Background In 2010, guidelines published by the National Institute for Clinical Excellence (NICE) suggested a change in the way patients with stable chest pain of suspected cardiac origin were investigated. These guidelines removed exercise treadmill testing from routine use and introduced cardiac CT to regular use.
Objective To investigate whether these guidelines had improved our service provision by reducing the number of further investigations required to make a diagnosis, and to see if our costs had increased now that the less expensive exercise treadmill tests were not recommended.

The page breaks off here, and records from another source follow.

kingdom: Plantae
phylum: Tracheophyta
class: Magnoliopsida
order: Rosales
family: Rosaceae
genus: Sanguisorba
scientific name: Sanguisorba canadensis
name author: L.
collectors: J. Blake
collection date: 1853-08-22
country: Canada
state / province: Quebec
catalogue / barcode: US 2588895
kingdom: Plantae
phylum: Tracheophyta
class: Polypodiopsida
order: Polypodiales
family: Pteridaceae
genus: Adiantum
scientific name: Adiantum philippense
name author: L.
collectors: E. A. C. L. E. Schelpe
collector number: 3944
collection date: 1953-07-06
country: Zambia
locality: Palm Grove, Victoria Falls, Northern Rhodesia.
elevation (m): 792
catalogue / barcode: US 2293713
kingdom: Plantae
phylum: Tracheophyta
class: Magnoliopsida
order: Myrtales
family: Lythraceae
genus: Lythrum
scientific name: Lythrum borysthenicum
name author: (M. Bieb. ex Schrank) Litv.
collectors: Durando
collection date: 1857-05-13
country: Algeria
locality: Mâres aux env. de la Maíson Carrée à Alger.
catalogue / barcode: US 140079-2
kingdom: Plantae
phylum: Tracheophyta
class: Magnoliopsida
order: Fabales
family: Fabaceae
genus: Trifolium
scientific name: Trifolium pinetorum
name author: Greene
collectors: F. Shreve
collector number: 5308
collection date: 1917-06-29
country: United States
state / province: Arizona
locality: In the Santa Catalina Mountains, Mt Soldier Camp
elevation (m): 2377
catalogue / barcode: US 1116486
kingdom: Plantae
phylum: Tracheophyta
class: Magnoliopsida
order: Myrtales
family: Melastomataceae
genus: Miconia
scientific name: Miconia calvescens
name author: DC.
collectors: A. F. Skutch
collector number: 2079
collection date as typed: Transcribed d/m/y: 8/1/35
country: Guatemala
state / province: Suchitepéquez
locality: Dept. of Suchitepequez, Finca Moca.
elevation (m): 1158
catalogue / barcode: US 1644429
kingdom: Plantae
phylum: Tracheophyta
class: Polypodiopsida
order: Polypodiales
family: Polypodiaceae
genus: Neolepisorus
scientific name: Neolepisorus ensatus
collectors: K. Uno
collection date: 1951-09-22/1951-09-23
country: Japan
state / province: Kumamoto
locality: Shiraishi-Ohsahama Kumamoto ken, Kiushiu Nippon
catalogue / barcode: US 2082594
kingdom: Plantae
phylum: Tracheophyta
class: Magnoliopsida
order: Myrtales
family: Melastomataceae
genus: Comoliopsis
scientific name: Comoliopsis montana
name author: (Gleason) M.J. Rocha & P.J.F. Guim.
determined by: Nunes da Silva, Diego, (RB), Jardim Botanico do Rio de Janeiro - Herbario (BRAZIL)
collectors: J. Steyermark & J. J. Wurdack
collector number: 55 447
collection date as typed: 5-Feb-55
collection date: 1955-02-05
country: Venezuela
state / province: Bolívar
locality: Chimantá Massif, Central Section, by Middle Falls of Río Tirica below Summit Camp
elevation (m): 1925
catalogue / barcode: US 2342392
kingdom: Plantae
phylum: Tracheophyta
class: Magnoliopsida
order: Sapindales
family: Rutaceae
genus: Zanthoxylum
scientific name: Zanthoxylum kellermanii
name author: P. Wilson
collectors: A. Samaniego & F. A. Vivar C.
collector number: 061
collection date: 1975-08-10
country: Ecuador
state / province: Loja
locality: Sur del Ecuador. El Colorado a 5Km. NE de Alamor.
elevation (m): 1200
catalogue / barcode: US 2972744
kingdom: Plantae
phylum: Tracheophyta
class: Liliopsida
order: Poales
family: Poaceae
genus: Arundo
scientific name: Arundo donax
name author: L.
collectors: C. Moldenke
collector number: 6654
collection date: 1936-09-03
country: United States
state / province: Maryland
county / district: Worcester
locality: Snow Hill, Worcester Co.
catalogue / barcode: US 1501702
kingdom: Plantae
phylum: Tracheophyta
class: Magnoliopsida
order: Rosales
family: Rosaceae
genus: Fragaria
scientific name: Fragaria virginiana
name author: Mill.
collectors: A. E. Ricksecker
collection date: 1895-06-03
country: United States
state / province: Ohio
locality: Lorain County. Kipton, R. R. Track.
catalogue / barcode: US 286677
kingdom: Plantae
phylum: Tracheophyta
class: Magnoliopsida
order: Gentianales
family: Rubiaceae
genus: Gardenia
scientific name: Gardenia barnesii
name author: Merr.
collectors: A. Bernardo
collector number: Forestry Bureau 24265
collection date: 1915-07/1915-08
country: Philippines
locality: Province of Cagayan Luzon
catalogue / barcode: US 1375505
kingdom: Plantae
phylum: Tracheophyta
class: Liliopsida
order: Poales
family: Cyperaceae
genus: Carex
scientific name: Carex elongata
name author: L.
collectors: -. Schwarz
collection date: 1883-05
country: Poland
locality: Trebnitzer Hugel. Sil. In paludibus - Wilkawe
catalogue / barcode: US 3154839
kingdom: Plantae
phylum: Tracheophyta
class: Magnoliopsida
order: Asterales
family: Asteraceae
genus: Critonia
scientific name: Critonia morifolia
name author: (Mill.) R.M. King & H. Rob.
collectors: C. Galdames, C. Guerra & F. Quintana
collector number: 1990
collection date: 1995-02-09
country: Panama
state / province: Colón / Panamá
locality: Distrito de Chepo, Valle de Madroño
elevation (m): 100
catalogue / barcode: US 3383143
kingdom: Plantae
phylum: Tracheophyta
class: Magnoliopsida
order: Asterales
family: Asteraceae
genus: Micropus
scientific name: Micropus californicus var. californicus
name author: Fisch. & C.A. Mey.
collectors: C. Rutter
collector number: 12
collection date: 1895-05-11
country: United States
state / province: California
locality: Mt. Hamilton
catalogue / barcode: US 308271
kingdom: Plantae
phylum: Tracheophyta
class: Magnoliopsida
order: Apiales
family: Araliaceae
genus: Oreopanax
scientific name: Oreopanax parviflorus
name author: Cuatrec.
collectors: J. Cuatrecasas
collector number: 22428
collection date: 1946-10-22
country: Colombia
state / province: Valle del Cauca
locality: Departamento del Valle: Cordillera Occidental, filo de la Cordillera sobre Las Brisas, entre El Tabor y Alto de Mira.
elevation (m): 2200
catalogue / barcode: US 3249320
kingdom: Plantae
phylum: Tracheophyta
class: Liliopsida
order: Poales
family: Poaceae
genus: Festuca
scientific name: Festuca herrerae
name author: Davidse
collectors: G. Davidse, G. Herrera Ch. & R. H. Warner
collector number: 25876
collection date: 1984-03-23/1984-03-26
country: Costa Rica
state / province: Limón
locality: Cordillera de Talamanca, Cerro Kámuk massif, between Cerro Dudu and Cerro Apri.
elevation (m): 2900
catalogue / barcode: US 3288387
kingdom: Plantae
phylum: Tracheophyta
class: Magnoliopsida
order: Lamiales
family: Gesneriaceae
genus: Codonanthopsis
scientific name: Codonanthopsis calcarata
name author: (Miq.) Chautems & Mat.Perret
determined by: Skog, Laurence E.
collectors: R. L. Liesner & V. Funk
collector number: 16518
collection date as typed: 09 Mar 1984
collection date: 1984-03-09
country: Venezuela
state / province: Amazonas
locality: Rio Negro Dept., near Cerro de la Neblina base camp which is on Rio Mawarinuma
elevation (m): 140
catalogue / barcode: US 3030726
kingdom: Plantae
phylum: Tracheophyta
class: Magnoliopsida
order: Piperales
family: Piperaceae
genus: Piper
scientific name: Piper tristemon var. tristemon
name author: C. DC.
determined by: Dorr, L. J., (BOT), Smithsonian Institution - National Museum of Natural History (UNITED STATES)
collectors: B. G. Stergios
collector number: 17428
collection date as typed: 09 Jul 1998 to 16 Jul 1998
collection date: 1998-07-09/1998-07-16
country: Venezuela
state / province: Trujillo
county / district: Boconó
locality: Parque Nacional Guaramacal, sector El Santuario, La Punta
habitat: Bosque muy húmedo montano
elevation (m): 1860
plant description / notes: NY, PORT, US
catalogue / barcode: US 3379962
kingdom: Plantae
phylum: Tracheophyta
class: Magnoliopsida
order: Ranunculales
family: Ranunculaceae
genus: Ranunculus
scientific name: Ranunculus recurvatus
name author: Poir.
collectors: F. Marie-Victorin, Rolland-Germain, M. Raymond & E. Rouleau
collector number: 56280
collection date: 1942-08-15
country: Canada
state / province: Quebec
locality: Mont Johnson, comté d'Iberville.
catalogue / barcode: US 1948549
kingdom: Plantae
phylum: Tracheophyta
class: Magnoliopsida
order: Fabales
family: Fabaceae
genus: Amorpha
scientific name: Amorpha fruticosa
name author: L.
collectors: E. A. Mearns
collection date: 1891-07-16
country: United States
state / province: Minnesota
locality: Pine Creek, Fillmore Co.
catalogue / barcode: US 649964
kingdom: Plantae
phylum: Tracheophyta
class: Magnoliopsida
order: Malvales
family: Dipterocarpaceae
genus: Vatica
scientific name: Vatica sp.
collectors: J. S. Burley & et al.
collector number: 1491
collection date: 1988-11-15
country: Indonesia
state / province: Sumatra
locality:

Methods Clinic letters were used to assess patients pretest likelihood of coronary artery disease for two six-month cohorts of consecutive patients seen in the rapid access chest pain clinic (January–June 2010 and July–December 2011) using NICE published methodology, and to ascertain which investigations patients had. Using NICE modelled costs, we generated comparative hypothetical costs for each cohort and an average cost per patient.
Results In the January–June 2010 cohort, 435 patients with chest pain were seen, and in July–December 2011, 334 patients were seen. In the pre-NICE guidelines cohort, 23% of patients required two investigations as compared with 11.4% in the post-NICE guidelines cohort, with no patient requiring three investigations as compared with 3% in the original cohort. There was no significant increase in costs per patient in the post-NICE guidance group.
Conclusions Implementing NICE guidance reduced the number of investigations needed per patient, and did not prove more expensive for our department in the short term.